Mitigation of a Vulnerability in Balancer Affecting Gyro Proto

Published in

gyroscope-protocol

3 min readFeb 7, 2023

tl;dr: a vulnerability in the Balancer v2 vault could have enabled an exploit affecting Gyro Proto reserve assets. No funds were lost. The Gyro Proto design would have limited the extent of an exploit. FTL Labs deployed a temporary workaround until Balancer’s permanent fix was available.

Overview

On 24/01/2023, after the deployment of Gyro Proto, we were informed of a vulnerability affecting the Balancer vault contract. This vulnerability could allow a user to trigger an ETH transfer from the Balancer vault in the middle of an operation whereas this should have been impossible, enabling reentrancy attacks on contracts integrating with Balancer.

This affects Gyro Proto as it holds reserve assets in CLPs, which are Balancer pools. The vulnerability could have allowed an attacker to drain funds from the Gyro Proto reserve via a reentrancy attack.

Specifically, an attacker could have entered a re-entrant state where the inferred price of the corresponding LP shares of any one reserve pool is manipulated; minting/redeeming p-GYD in that state would then have required/yielded an incorrect amount of LP shares corresponding to a given p-GYD amount.

Response and Remediation

Upon notification of the vulnerability, FTL Labs immediately deployed a temporary workaround to prevent exploitation until Balancer provided their official fix. Our development team worked closely with Balancer to ensure that the temporary fix was adequate and the later, permanent fix was correctly deployed. We deployed the permanent fix on 02/06/2023.

Impact

The vulnerability could have enabled an attacker to steal funds from the Gyro Proto reserve. Several factors would have reduced the profitability of such an attack:

(1) Gyro Proto was primarily deployed for code testing and only had a TVL of ~3,000 USD when notified of the vulnerability.

(2) Balancing conditions enforced by the Gyro Proto reserve would have required an attacker to proceed in a sophisticated way.
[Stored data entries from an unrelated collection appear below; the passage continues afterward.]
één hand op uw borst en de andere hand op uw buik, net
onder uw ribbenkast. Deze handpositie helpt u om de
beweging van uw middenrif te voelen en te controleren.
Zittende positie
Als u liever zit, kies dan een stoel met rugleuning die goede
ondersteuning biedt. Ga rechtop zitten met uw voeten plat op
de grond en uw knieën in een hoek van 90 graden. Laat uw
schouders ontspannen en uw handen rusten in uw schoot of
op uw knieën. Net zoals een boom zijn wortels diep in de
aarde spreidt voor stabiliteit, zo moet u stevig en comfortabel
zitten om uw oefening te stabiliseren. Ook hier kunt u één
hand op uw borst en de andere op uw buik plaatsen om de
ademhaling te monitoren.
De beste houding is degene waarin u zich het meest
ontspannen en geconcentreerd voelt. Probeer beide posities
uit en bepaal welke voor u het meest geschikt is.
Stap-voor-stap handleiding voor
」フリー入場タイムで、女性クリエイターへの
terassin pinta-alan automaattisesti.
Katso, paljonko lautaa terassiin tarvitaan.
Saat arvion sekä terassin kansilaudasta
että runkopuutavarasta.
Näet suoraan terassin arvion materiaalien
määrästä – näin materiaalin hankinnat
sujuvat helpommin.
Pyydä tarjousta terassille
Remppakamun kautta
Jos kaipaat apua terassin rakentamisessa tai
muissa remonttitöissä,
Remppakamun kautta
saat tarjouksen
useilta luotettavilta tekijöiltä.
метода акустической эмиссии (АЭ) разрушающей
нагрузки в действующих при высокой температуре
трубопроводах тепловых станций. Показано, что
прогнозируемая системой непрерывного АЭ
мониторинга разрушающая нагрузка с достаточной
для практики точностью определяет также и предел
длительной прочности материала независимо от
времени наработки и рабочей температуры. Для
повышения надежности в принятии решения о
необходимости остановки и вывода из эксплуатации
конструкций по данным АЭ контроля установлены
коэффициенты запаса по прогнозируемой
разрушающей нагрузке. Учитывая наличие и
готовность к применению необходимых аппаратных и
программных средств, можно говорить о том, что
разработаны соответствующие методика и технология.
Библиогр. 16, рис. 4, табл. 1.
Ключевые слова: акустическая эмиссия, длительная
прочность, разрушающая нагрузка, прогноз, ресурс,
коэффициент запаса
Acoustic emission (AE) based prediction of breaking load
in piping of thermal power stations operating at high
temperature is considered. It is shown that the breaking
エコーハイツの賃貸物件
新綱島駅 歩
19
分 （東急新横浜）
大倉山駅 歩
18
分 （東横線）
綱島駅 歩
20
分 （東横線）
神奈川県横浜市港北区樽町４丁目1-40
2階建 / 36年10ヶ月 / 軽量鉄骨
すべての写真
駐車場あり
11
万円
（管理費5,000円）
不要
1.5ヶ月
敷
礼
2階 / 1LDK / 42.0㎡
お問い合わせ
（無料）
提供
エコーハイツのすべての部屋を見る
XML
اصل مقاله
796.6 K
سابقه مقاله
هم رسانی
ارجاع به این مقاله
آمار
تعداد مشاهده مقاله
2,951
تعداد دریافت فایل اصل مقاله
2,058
(3) By design, in a larger TVL setting, Gyroscope in/out-flow circuit breakers (see here, section 4.2) would have detected abnormal activity and paused reserve activity to protect against unknown unknowns.

Technical description of the vulnerability

Balancer’s disclosure of this vulnerability is available here.

The vulnerability concerns the Balancer Vault contract, which is the central entry point for traders to swap tokens and for LPers to enter/exit positions in the Balancer pools. By including ETH in their transaction, an attacker could enter a re-entrant state where the pool’s internal accounting had updated according to the added/removed liquidity but the pool’s balances had not.

Since the LP share price is computed as a function of the reserve balances, divided by the amount of outstanding LP shares, an attacker could redeem an amount of p-GYD for an excessive amount of LP shares as follows:

Step 1: Add liquidity to one of the reserve pools and enter a re-entrant state. The pool’s totalSupply() will have increased, but the pool assets will not, so that the inferred LP share price is under-estimated.

Step 2: Redeem p-GYD against the manipulated reserve vault to receive more LP shares than the p-GYD are actually worth. Note that, due to the balancing conditions enforced by Gyro Proto and the need to manipulate one pool at a time, multiple rounds of specific minting and redemption operations would have been required to successfully drain any significant portion of reserve funds.

An inverse variant of the exploit (minting p-GYD for an excessively small amount of LP shares) would also have been possible.

Mitigation

To mitigate the exploit, first a temporary fix was deployed where LP share prices are computed based on a proxy value called lastInvariant, which is updated at the same time as totalSupply(), rather than the pool balances; this introduces a small inaccuracy in the accounting for fees, but prevents the vulnerability from being exploited. Later, this was replaced by a direct check for re-entrancy against the Balancer vault itself.

Takeaways

Even given otherwise functional code, secondary and tertiary safety measures are important to protect against unknown unknowns, such as composability risk resulting from the interaction with other protocols.
Gyroscope’s flow circuit breakers are one such mechanism and they would have protected the system in a higher-TVL scenario.
In any case, constructive and responsible interaction between protocol developers — such as the Balancer team’s cooperation in this case — is important to mitigate the potential effects of vulnerabilities.